I have lived in the same area for some 40 years. I’ve seen social changes and witnessed some of the most horrifying things in London, including houses set on fire and the Lawrence family house. I’ve seen architecture change and have seen art express the times we live in. It’s art used as an advertising board and equally dispensable. This is how my mind works, I am visually orientated and what I write is a spontaneous dialogue.
At the moment I have a visual obsession of wanting to paint all the immigrants in Deptford – people from Nigeria, the Ivory Coast, China – and I want to paint everything around me in the streets – the pie mash shop nearby and the shoe shop run by two Jamaican women where the shoes are like wild birds with glittery material and coloured leather. I want to touch and smell these people with oil paint. I want to deal with their daily existence. All these experiences have been condensed inside me and are released when I explode myself on an etching plate or on a canvas.
Both media: painting and printmaking are totally explorative. I can be both spontaneous and contained. I feel extremely fortunate to be an artist and a printmaker. I know, at the age of 64, that I can deal with the drama of the human condition. I am on a path where I can visually seek out how life evolved before me, and what a discovery that is for an artist – a bizarre and wonderful experience. My longstanding friendship with Agathe Sorel, a fine sculptor and a dedicated printmaker, renowned with her experimental work in this media, exposed my interest experimenting with the computer.

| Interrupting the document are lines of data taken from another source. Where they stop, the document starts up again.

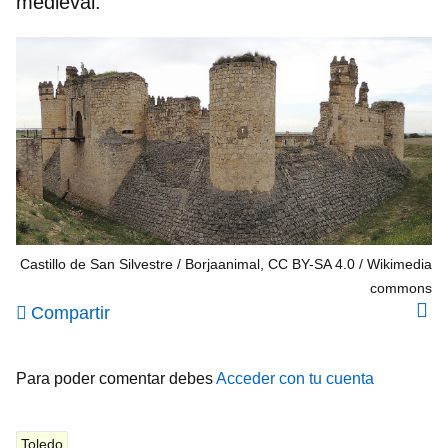
medieval.
Castillo de San Silvestre / Borjaanimal, CC BY-SA 4.0
Wikimedia
commons
Compartir
Para poder comentar debes
Acceder con tu cuenta
Toledo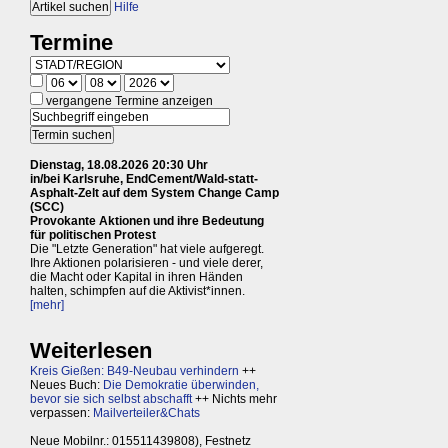
Hilfe
Termine
vergangene Termine anzeigen
Dienstag, 18.08.2026 20:30 Uhr
in/bei Karlsruhe, EndCement/Wald-statt-
Asphalt-Zelt auf dem System Change Camp
(SCC)
Provokante Aktionen und ihre Bedeutung
für politischen Protest
Die "Letzte Generation" hat viele aufgeregt.
Ihre Aktionen polarisieren - und viele derer,
die Macht oder Kapital in ihren Händen
halten, schimpfen auf die Aktivist*innen.
[mehr]
Weiterlesen
Kreis Gießen: B49-Neubau verhindern
++
Neues Buch:
Die Demokratie überwinden,
bevor sie sich selbst abschafft
++ Nichts mehr
verpassen:
Mailverteiler&Chats
Neue Mobilnr.: 015511439808), Festnetz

The computer is a machine to me - an abstract thing. The images, which I can put on such a machine, raise a curiosity. I play with the images for days, weeks, sometimes months, and I recall images from my mind. In this way I’m creating a new form of nature. The digital images, in black and white, eradicate any complications and both engage and mobilise the mind as colours do.